In Grasplify, the students switched hands quite quickly (we showed an example earlier of Leo switching from 8 × 5 to 5 × 8). However, we never saw them switch factors in Zaplify. We hypothesise that it is because the visual display changes so much in Grasplify, so that 4 × 3 is seen as being different from 3 × 4 (though also being the same). Also, the two sides of Grasplify host different kinds of numbers: one side is the unit, the other side is the number of copies of the unit. For both of these reasons, switching sides seems to make a difference for students. In Zaplify, however, the difference is not recognised. Not only would the grids look very similar when the horizontal is switched with the vertical, but also the two sides (left and bottom) create the same kind of objects (the two factors).
Of course, it is possible to switch hands in Zaplify, but no student ever did. We interpret this as an awareness they have of the symmetry of Zaplify, that is, that placing 7 fingers along the bottom and 5 along the side will produce “the same” as placing 5 along the bottom and 7 along the side. Moreover, we suggest that by not switching, they are showing a sense of hospitality in Zaplify, by respecting its particular way of showing multiplication and not forcing into it the ways of working in Grasplify.
Related to this issue of switching, the only time we heard the students comment on the difference in Zaplify was when Leo was asked which world was better for showing that 4 × 5 is the same as 5 × 4. He first chose Grasplify, but then switched to Zaplify. He created 4 × 5 and described “there are four dots, five times”. He hesitated for five seconds and then turned the iPad 90 degrees, saying “When you look at the portrait, you can see it, (he then turns the iPad 90 degrees), when you look at landscape you can also see it”. We note that in this explanation there is no switching of hands, only a change of perspective.
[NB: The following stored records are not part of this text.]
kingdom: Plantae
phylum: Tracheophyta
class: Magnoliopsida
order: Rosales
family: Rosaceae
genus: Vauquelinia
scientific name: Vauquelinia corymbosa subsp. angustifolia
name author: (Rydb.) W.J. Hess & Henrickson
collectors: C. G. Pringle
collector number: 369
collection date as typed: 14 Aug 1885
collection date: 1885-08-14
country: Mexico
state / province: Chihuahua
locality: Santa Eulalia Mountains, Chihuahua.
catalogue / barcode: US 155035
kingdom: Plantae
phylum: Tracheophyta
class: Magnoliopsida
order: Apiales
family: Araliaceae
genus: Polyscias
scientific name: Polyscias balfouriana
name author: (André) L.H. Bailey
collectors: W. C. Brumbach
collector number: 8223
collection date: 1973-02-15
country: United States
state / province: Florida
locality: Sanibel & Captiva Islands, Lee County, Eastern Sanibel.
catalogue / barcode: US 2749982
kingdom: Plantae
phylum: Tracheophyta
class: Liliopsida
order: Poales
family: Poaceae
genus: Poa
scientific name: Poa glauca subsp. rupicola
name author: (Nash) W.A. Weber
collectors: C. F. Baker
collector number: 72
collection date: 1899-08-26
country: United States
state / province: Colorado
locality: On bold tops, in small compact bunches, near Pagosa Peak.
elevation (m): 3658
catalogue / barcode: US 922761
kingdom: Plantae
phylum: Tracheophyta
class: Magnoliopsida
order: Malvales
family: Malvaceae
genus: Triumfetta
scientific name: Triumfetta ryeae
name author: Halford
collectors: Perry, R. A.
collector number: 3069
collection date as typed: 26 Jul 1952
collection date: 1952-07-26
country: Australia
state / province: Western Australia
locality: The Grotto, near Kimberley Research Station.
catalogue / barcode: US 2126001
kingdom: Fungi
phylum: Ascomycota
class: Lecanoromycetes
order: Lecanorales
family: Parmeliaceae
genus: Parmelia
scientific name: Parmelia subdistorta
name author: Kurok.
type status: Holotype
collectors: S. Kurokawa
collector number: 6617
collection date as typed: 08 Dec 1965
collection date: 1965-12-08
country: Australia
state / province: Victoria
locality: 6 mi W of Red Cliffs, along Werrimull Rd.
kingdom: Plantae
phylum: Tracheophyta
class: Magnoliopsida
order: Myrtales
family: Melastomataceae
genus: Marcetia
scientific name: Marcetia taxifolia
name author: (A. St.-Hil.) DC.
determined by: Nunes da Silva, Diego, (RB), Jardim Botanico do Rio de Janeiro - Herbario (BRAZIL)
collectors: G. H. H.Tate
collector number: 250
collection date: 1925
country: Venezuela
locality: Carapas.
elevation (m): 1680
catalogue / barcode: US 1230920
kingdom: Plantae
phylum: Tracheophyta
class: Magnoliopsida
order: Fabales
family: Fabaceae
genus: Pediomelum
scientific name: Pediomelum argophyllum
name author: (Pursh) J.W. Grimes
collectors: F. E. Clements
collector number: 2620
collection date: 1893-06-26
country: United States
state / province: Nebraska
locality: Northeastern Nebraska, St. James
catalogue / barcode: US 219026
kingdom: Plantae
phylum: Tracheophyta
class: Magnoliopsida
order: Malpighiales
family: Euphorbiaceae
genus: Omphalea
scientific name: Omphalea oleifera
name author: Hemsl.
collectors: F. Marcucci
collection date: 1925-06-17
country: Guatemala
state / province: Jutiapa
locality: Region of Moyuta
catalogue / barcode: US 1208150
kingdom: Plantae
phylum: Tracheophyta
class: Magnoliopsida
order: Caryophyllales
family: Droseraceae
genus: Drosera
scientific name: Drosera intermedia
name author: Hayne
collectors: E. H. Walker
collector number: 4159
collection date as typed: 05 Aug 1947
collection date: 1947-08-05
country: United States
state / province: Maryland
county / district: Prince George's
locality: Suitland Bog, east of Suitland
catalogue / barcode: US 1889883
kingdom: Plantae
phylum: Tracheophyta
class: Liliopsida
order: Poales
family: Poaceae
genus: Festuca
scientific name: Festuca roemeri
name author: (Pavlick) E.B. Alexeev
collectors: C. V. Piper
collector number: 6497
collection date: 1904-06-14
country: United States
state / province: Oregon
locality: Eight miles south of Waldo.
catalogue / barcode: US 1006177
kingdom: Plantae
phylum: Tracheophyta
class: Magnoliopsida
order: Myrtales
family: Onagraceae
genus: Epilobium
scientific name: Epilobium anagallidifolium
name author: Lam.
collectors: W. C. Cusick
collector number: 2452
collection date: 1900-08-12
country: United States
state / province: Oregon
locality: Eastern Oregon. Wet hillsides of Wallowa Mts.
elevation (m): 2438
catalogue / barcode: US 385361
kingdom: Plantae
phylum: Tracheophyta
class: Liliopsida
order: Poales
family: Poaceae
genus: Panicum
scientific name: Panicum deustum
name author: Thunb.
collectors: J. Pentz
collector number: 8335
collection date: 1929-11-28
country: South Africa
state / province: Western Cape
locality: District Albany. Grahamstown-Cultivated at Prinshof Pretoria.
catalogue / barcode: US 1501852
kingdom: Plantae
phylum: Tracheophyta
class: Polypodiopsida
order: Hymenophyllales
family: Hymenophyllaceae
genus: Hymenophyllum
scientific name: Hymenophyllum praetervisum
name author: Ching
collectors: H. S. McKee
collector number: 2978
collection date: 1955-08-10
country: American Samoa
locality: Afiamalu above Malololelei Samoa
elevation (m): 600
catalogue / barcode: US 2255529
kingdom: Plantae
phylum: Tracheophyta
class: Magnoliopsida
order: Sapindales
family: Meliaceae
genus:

We saw a similar untranslatable when we asked Ian and Fabian to vary the button problem, so that there would only be four heaps (instead of five). In Grasplify, Ian released one pip-finger, while Fabian started to drag one pod into the trash bin. When Ian asked him why he was doing that, Fabian replied, “because four buttons” and Ian responded, “four buttons in each pile”, to which Fabian agreed. Subsequently, when the interviewer asked about decreasing the number of buttons in each heap again, they were quick to lift a pip-finger. In comparison, when asked to increase the number of buttons in each heap in Zaplify (from five to six), they spent more time discussing where they should tap, the left side or the bottom. They had made five horizontal rows and eight vertical ones. Ian tapped once at the bottom (creating nine vertical lines) but soon realised that it was incorrect. Fabian tried to help by tapping on the top of the screen to add one more horizontal line and said, “that’s six”, but Ian said, “but that’s nine”. Eventually, Ian cleared the screen and restarted. He made six horizontal lines, then locked the screen, and made eight vertical lines. When asked, “what if there were seven buttons?”, Ian made one more vertical line but realised that it was incorrect and restarted. We see this as a similar untranslatable because it seems related to the fact that the two quantities play more distinct roles in Grasplify, which seems to make it easier to vary the problem, while the two quantities in Zaplify are harder to distinguish. In other words, the distinctness of Grasplify cannot be expressed in Zaplify.